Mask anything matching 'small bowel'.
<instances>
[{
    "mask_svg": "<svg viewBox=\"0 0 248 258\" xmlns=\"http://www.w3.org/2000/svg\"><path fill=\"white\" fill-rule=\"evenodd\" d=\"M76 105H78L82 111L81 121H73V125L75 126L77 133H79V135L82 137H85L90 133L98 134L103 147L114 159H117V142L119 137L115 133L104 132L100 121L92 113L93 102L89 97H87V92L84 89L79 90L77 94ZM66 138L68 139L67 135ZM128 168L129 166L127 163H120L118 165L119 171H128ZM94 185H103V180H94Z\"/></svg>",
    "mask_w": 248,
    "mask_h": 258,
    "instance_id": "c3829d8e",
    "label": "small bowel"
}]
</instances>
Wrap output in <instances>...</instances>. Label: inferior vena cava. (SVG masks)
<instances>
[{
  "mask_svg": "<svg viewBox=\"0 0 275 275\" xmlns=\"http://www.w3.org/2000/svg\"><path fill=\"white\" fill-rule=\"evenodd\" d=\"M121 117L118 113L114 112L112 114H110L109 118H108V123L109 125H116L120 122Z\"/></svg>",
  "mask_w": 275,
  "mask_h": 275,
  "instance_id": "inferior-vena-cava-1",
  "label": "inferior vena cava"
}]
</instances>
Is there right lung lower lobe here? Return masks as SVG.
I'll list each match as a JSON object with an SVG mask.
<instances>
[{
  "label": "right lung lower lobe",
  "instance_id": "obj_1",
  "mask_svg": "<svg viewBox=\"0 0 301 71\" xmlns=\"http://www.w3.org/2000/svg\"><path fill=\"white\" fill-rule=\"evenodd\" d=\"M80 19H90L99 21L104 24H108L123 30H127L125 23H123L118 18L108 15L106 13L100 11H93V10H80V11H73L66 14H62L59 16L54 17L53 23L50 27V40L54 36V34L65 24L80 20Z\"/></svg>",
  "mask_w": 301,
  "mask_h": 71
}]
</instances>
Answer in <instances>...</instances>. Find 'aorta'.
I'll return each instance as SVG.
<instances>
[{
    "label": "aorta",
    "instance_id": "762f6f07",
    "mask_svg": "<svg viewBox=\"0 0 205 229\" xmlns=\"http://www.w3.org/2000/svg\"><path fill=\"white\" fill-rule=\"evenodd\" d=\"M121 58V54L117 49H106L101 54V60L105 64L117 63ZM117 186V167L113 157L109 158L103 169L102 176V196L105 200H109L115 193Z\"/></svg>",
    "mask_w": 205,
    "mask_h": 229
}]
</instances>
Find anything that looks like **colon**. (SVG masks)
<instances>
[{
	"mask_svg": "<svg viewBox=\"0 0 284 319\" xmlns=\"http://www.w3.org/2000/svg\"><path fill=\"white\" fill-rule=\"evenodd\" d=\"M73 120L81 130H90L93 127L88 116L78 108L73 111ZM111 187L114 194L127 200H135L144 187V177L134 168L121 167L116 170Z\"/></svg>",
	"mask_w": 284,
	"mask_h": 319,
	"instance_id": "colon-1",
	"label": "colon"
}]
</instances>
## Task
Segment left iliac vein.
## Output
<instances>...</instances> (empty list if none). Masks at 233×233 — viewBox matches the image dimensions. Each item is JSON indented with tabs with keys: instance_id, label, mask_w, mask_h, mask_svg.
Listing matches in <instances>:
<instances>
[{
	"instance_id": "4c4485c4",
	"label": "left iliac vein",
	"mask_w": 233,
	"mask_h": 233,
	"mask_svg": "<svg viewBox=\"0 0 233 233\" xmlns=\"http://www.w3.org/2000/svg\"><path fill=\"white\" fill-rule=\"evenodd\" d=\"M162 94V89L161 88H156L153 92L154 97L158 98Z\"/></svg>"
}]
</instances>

☆ ☆ ☆ ☆ ☆

Problem to work on: How many lines in the records above contain the string "anything"? Reply with the number alone.

Exercise solution: 2